與過去每次親吻時一樣,她的甜蜜很快就徹底誘惑了他,讓他忘記了一切。
拓跋圭壓低她的頭,飢渴地親吻她,心裡只有一個感覺;她是如此甜蜜、如此珍貴,如此勇敢非凡!若兒,神的禮物,只屬於他一個人的甜蜜寶貝!
她就像是他的守護神,不僅在危難關頭救他,更能讓他忘記煩惱,讓他喜悅,讓他沉醉!
「王上,晏子抓到刺客了。

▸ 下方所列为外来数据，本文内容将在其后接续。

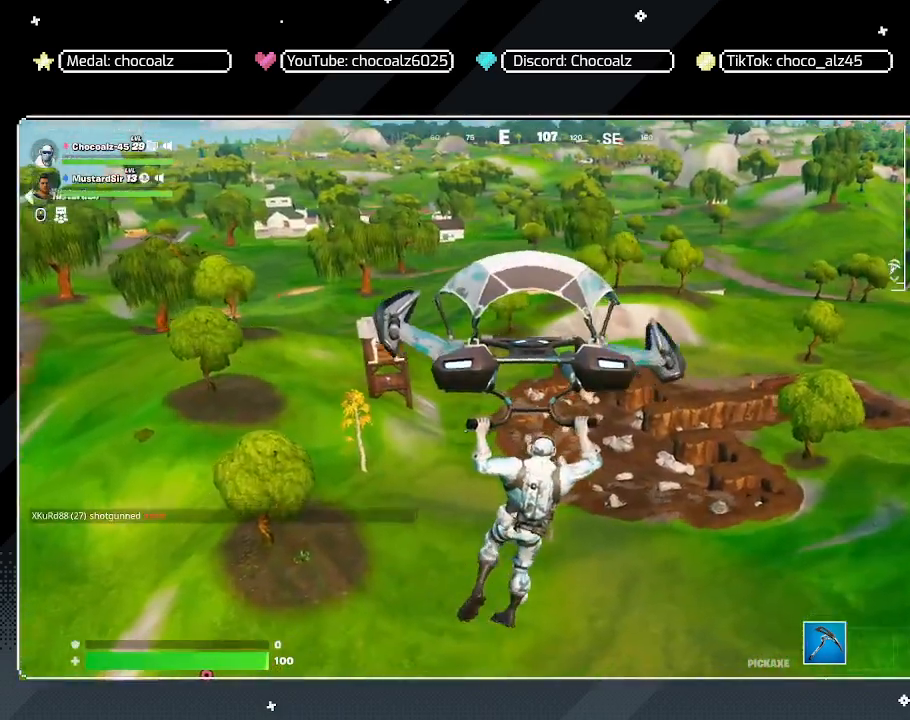
{"keys": ["w"], "mouse": [], "mouse_move": "still", "events": [[150, "w", "down"], [300, "a", "up"]]}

」就在這時,柯石的聲音從樹林外傳來。
一聽到「刺客」兩字,若兒立刻從癡情迷愛中甦醒。
她抬起頭來對他說:「王上,我們快去看看吧!」
「沒錯,去看看是何方神聖想要我的命。」拓跋圭拉著她站起來,兩人相攜往山坡下走去。
被兩名士兵架著的是一個中年男人,若兒以前做牧羊女時曾見過那個人,知道他是中原來的商人,因能言善道,在草原上挺有人緣,沒想到竟然是個刺客!

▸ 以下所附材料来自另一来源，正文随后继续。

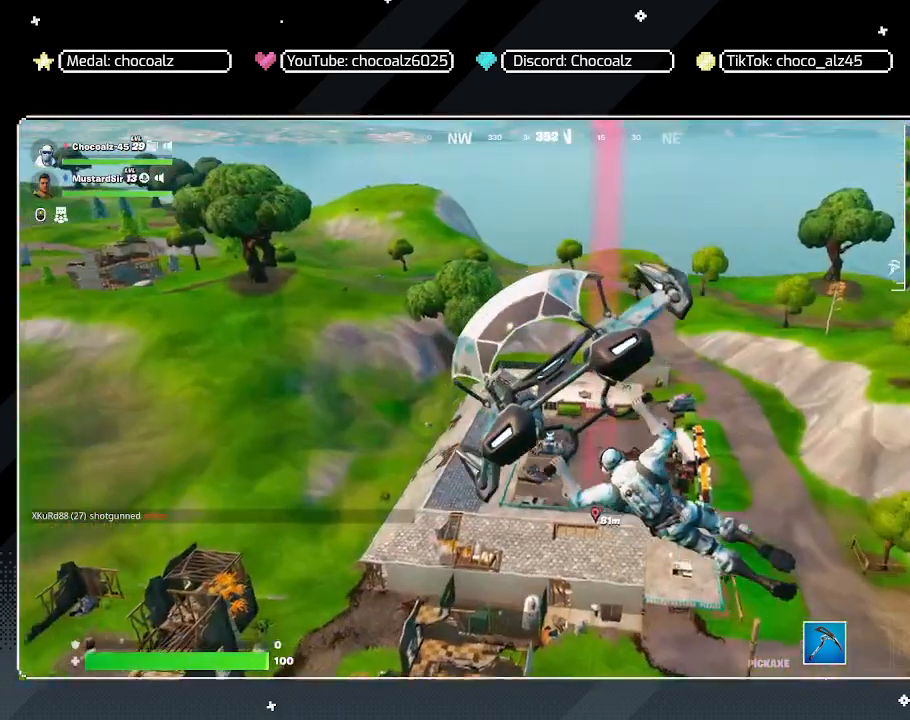
{"keys": ["d", "w"], "mouse": [], "mouse_move": "still", "events": [[133, "d", "down"]]}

此刻,那人除了眼珠子頻頻轉動外,全身被捆綁得不能動彈。
「問過話嗎?」拓跋圭問晏子。
「問過了,可是這老小子不僅有點武功,嘴也挺硬的,見打不過我們,就想尋短見,屬下不得已,讓他的下巴吃了點苦頭。」
拓跋圭點頭。「做得好!」再看看遠處的王宮,對那兩個抓著刺客的士兵說:「你們去請管大人和中部大人到朕的寢宮來一趙,不要說刺客的事。」
那兩個士兵領命,立刻上馬而去。
「柯石,將這個傢伙弄到你的馬上,悄悄帶進王宮,不能讓人看到他。」
「是。」
大個兒悶聲不響地走過去,將自己馬背上的毯子扯下來一抖,蒙頭蓋臉地將那男人包住,隨即像拎一捆沒啥重量的草料似的將他扔上馬背,隨即翻身上馬。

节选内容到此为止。